2-) Is the part of the proof that I have already established correct ?
Note: I'm aware of this question, but it has no answer.
Edit:
I just want to point out that, as you can guess, I'm studying real analysis.
Unfinished Proof:
We first give a short lemma, and then prove the part a-), and then part b-)
Lemma: If $\phi: U -> \mathbb{R} $, where $U$ is open in $\mathbb{R}^n$, is continuous, s.t $S_\phi = Support \phi \subset U$, then $\phi(x) = 0$ for $x \in \partial S_\phi.$
Assume the opposite, i.e for some $x \in \partial S_\phi$, $\phi(x) = a \not = 0$, then, choose $0<\epsilon < a$, so let $0< \delta $ be arbitrary, and consider $y \in Ext(S_\phi)$ and $0 < |x-y| < \delta$. it is clear that $|\phi (x) - \phi (y) |= |a-0| > \epsilon$, hence a contradiction.QED
Now, lets prove the part a-).
We first show the continuity of $h$, and then use induction on $r$.
Since $S_\phi$ is compact and $g$ is cont. on $S_\phi \subset U$, $g$ is bounded, but as we have shown in the lemma, $\phi (x) = 0$ for $x\in \partial S_\phi$, hence $\phi(x) g(x) = 0$ for $x\in \partial S_\phi$, hence $h$ is cont. on $\mathbb{R}^n$.
Now, by induction hypothesis, let the result hold for some $n < r$, then
$D^{n+1} h(x) = \begin{cases} D^{n+1} (\phi * g) & x \in S_\phi \\ 0 & otherwise \end{cases} $
It is clear that $D^{n+1} h(x)$ is well-defined and exists everywhere.
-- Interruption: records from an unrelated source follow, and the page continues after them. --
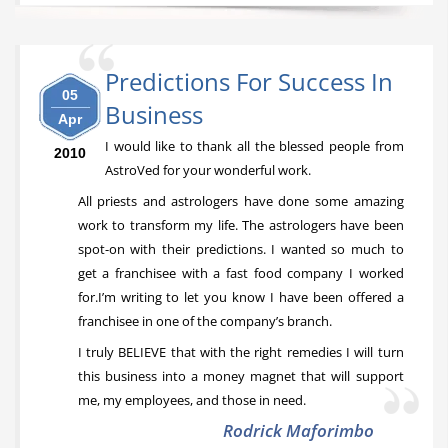
Predictions For Success In
05
Business
Apr
I would like to thank all the blessed people from
2010
AstroVed for your wonderful work.
All priests and astrologers have done some amazing
work to transform my life. The astrologers have been
spot-on with their predictions. I wanted so much to
get a franchisee with a fast food company I worked
for.I’m writing to let you know I have been offered a
franchisee in one of the company’s branch.
I truly BELIEVE that with the right remedies I will turn
this business into a money magnet that will support
me, my employees, and those in need.
Rodrick Maforimbo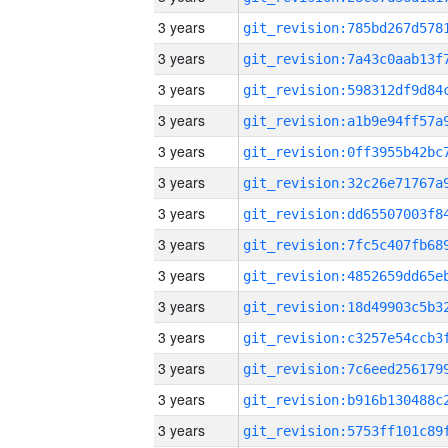
3 years
3 years
3 years
3 years
3 years
3 years
3 years
3 years
3 years
3 years
3 years
3 years
3 years
3 years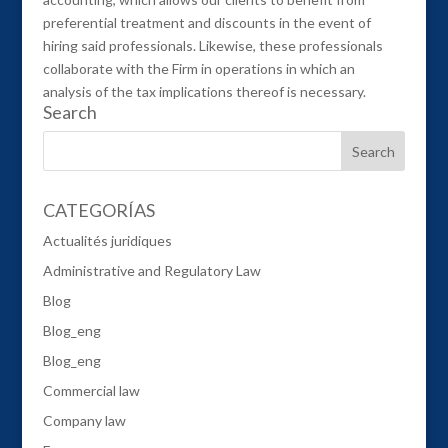
preferential treatment and discounts in the event of
hiring said professionals. Likewise, these professionals
collaborate with the Firm in operations in which an
analysis of the tax implications thereof is necessary.
Search
CATEGORÍAS
Actualités juridiques
Administrative and Regulatory Law
Blog
Blog_eng
Blog_eng
Commercial law
Company law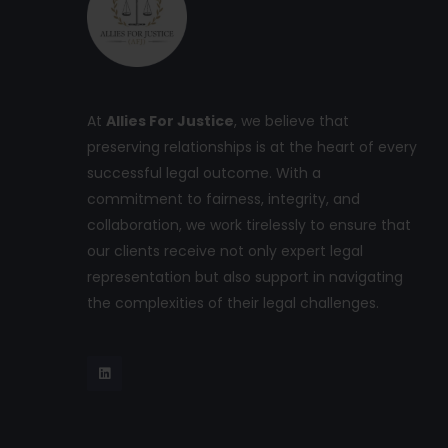
At
Allies For Justice
, we believe that
preserving relationships is at the heart of every
successful legal outcome. With a
commitment to fairness, integrity, and
collaboration, we work tirelessly to ensure that
our clients receive not only expert legal
representation but also support in navigating
the complexities of their legal challenges.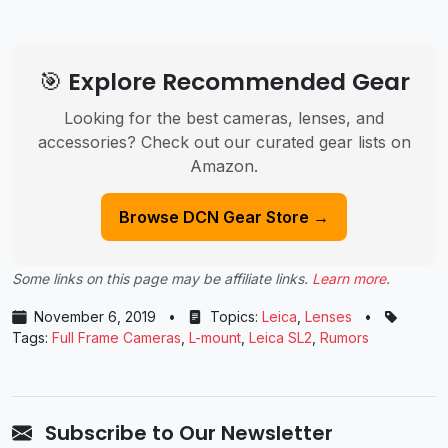
🎯 Explore Recommended Gear
Looking for the best cameras, lenses, and
accessories? Check out our curated gear lists on
Amazon.
Browse DCN Gear Store →
Some links on this page may be affiliate links.
Learn more
.
November 6, 2019
•
Topics:
Leica
,
Lenses
•
Tags:
Full Frame Cameras
,
L-mount
,
Leica SL2
,
Rumors
Subscribe to Our Newsletter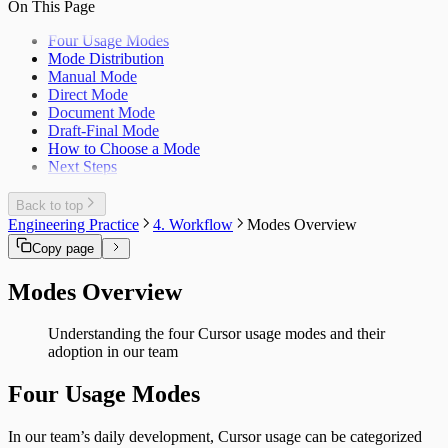
On This Page
Four Usage Modes
Mode Distribution
Manual Mode
Direct Mode
Document Mode
Draft-Final Mode
How to Choose a Mode
Next Steps
Back to top
Engineering Practice
4. Workflow
Modes Overview
Copy page
Modes Overview
Understanding the four Cursor usage modes and their
adoption in our team
Four Usage Modes
In our team’s daily development, Cursor usage can be categorized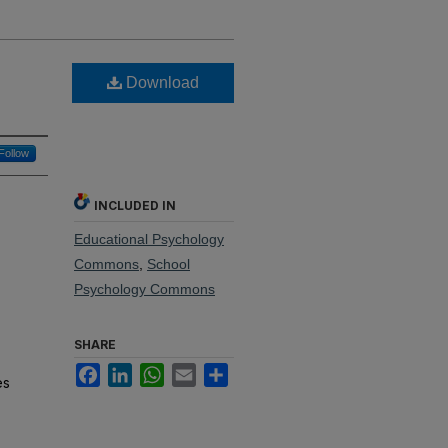
Download
Follow
INCLUDED IN
Educational Psychology
Commons
,
School
Psychology Commons
SHARE
Facebook
LinkedIn
WhatsApp
Email
Share
es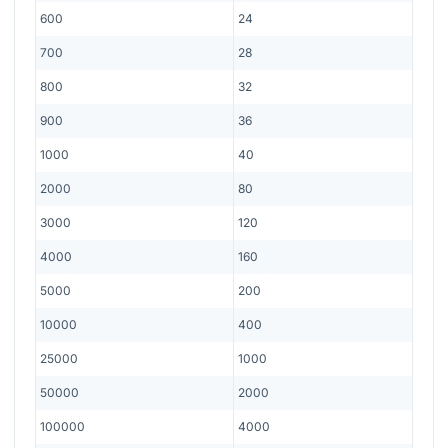
600
24
700
28
800
32
900
36
1000
40
2000
80
3000
120
4000
160
5000
200
10000
400
25000
1000
50000
2000
100000
4000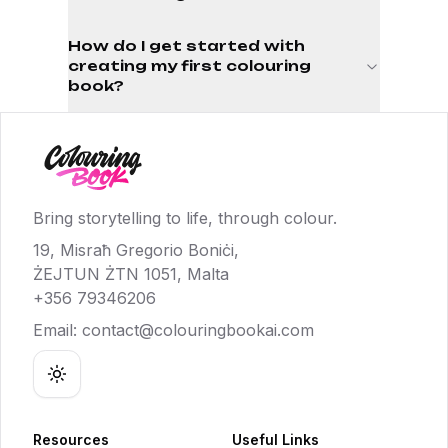
How do I get started with
creating my first colouring
book?
Bring storytelling to life, through colour.
19, Misraħ Gregorio Boniċi,
ŻEJTUN ŻTN 1051, Malta
+356 79346206
Email:
contact@colouringbookai.com
Toggle theme
Resources
Useful Links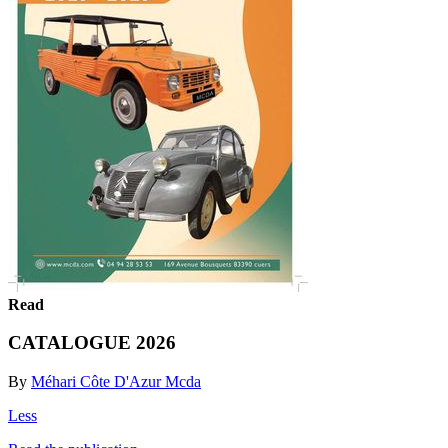
Read
CATALOGUE 2026
By
Méhari Côte D'Azur Mcda
Less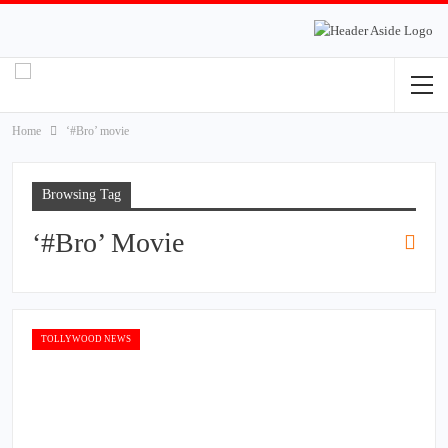
Home
‘#Bro’ movie
Browsing Tag
‘#Bro’ Movie
TOLLYWOOD NEWS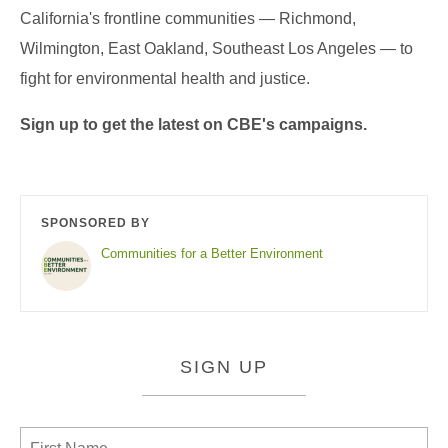
California's frontline communities — Richmond,
Wilmington, East Oakland, Southeast Los Angeles — to
fight for environmental health and justice.
Sign up to get the latest on CBE's campaigns.
SPONSORED BY
Communities for a Better Environment
SIGN UP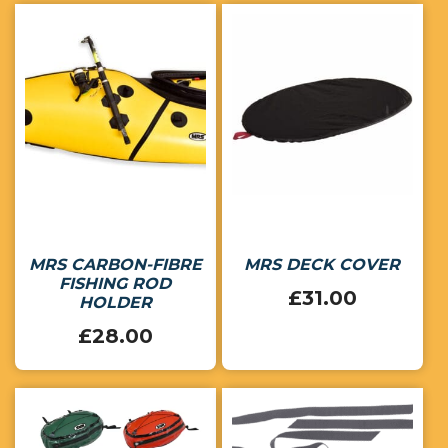
MRS CARBON-FIBRE
MRS DECK COVER
FISHING ROD
£
31.00
HOLDER
£
28.00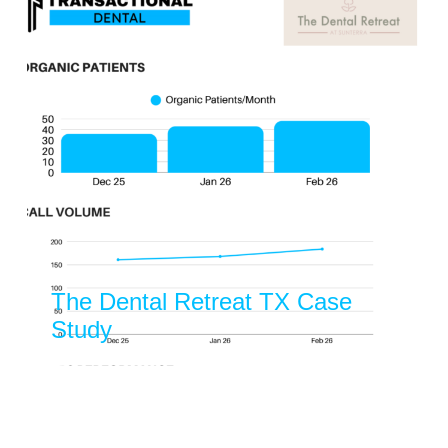
Evergreen Kids Dentist Case
Study Dental
Dental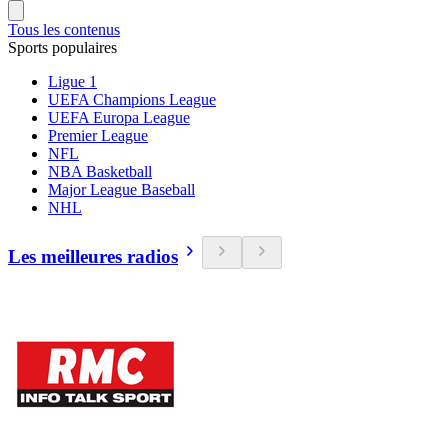
Tous les contenus
Sports populaires
Ligue 1
UEFA Champions League
UEFA Europa League
Premier League
NFL
NBA Basketball
Major League Baseball
NHL
Les meilleures radios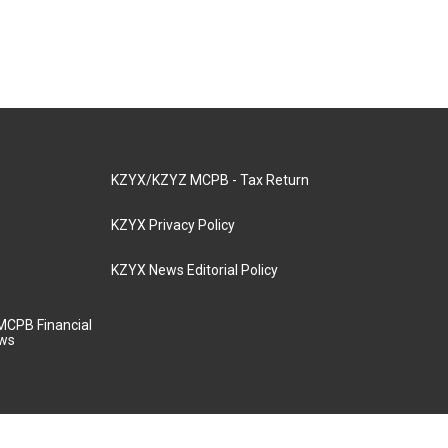
KZYX/KZYZ MCPB - Tax Return
KZYX Privacy Policy
KZYX News Editorial Policy
MCPB Financial
aws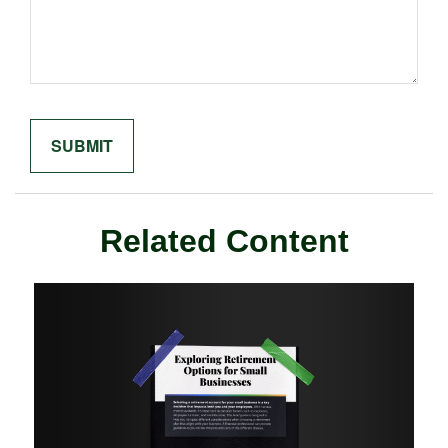
Related Content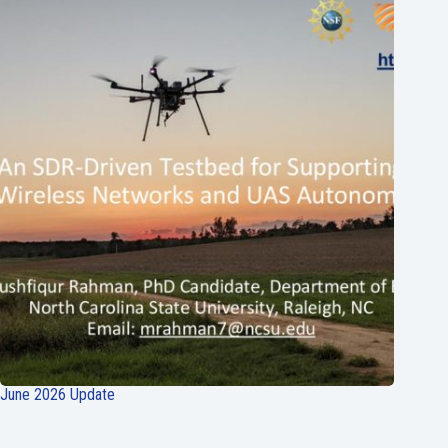
June 2026 Update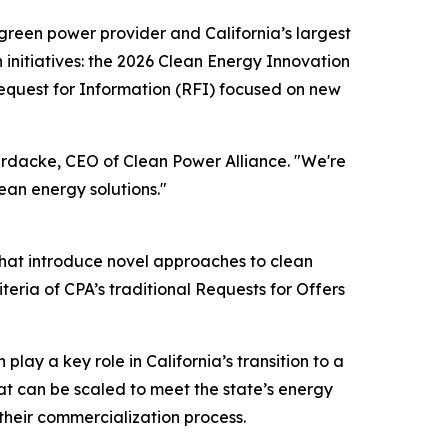
green power provider and California’s largest
nitiatives: the 2026 Clean Energy Innovation
equest for Information (RFI) focused on new
Bardacke, CEO of Clean Power Alliance. "We're
ean energy solutions."
that introduce novel approaches to clean
ria of CPA’s traditional Requests for Offers
lay a key role in California’s transition to a
hat can be scaled to meet the state’s energy
their commercialization process.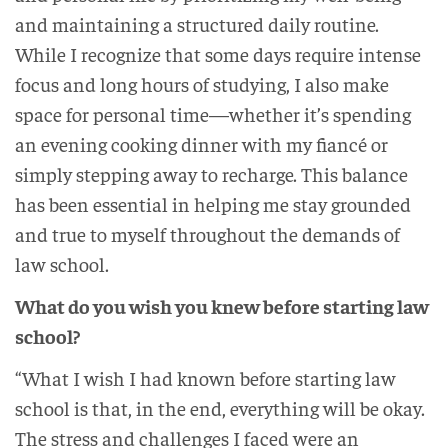
and maintaining a structured daily routine.
While I recognize that some days require intense
focus and long hours of studying, I also make
space for personal time—whether it’s spending
an evening cooking dinner with my fiancé or
simply stepping away to recharge. This balance
has been essential in helping me stay grounded
and true to myself throughout the demands of
law school.
What do you wish you knew before starting law
school?
“What I wish I had known before starting law
school is that, in the end, everything will be okay.
The stress and challenges I faced were an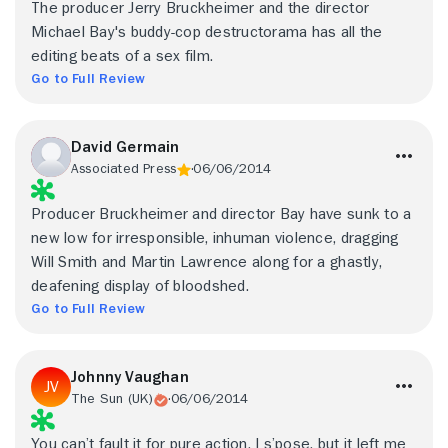
The producer Jerry Bruckheimer and the director
Michael Bay's buddy-cop destructorama has all the
editing beats of a sex film.
Go to Full Review
David Germain
Associated Press
06/06/2014
Producer Bruckheimer and director Bay have sunk to a
new low for irresponsible, inhuman violence, dragging
Will Smith and Martin Lawrence along for a ghastly,
deafening display of bloodshed.
Go to Full Review
Johnny Vaughan
The Sun (UK)
06/06/2014
You can’t fault it for pure action, I s’pose, but it left me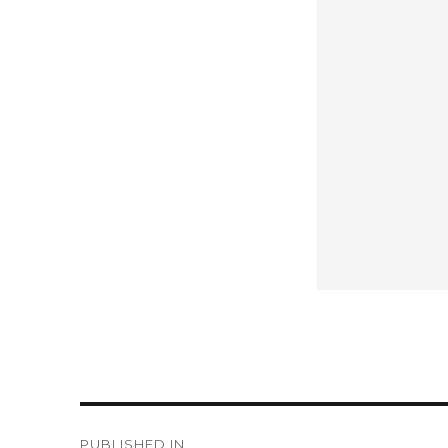
Post
PUBLISHED IN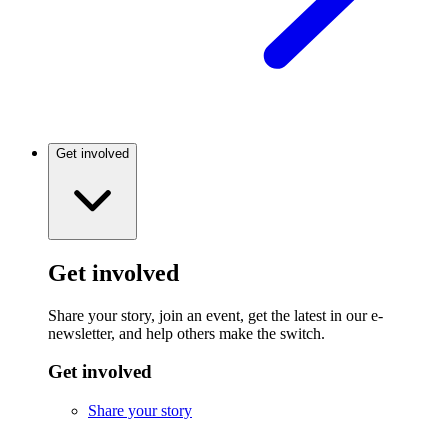
Get involved
Get involved
Share your story, join an event, get the latest in our e-
newsletter, and help others make the switch.
Get involved
Share your story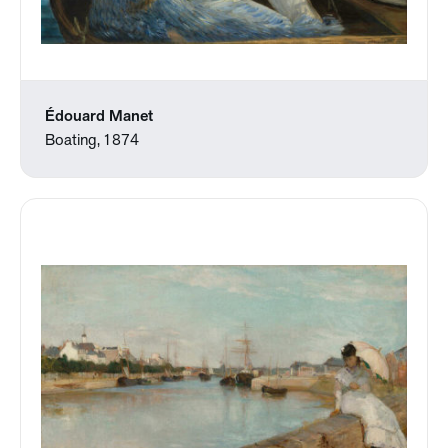
Édouard Manet
Boating, 1874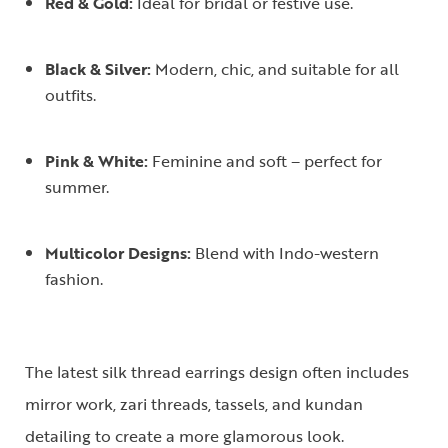
Red & Gold:
Ideal for bridal or festive use.
Black & Silver:
Modern, chic, and suitable for all
outfits.
Pink & White:
Feminine and soft – perfect for
summer.
Multicolor Designs:
Blend with Indo-western
fashion.
The latest
silk thread earrings design
often includes
mirror work, zari threads, tassels, and kundan
detailing to create a more glamorous look.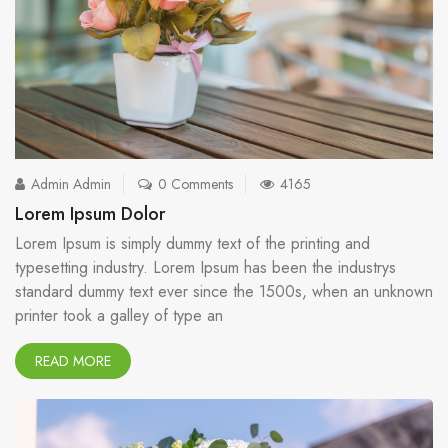
Admin Admin
0 Comments
4165
Lorem Ipsum Dolor
Lorem Ipsum is simply dummy text of the printing and
typesetting industry. Lorem Ipsum has been the industrys
standard dummy text ever since the 1500s, when an unknown
printer took a galley of type an
READ MORE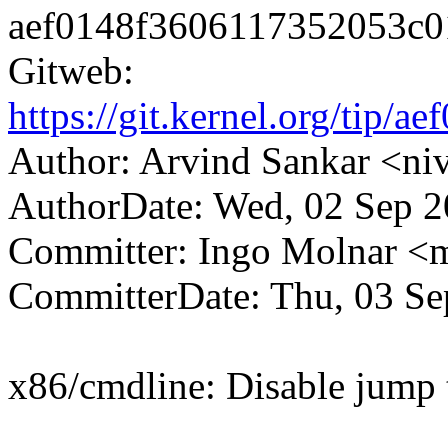
aef0148f3606117352053c0
Gitweb:
https://git.kernel.org/ti
Author: Arvind Sankar <n
AuthorDate: Wed, 02 Sep 2
Committer: Ingo Molnar 
CommitterDate: Thu, 03 Se
x86/cmdline: Disable jump t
Moreover, $S_{D^{n+1} \phi * g} \subset S_\phi$, by the same method before, we can show that this function is again cont. hence $D^{n+1} h(x)$ is cont. . Hence by induction, we have desired result. QED
We now prove the part b-).
Lets define $$\mathscr{A} = \{ U_x \subset \mathbb{R}^n | U_x \text{is an open nbd of } x\in S \}.$$
and $$A = \bigcup_{U_x \in \mathscr{A}} U_x.$$
It is clear that the sets $U_x$s form a cover for $S$. By a previous theorem on the book, we can find a partition of unit $\phi_i $on $A$ dominated by $\mathscr{A}$, s.t each $U_x$ intersect with finitely many $Support \phi_i = S_{\phi_i}$.
Hence, we define $h$ as
$ h(x) = \begin{cases} (\phi = \sum_i \phi_i)(x) \cdot g(x) & x \in U_x \\ 0 & otherwise \end{cases} ,$ where $g$ comes from the hypothesis that $f$ is differentiable at $x$. By the construction of $\phi_i$s, (it is given in the theorem that is mentioned earlier), each $S_{\phi_i}$ is contained in one of $U_y$s, so for a fix $x \in S$, there is only finitely many $\phi_i (x) \not = 0$ , but if we can show that $Support of [\phi = \sum_i \phi_i)(x)]$ is contained in $U_x$, we could use the previous part to conclude the theorem, however, it does not have to be the case, so what can we do at this point ?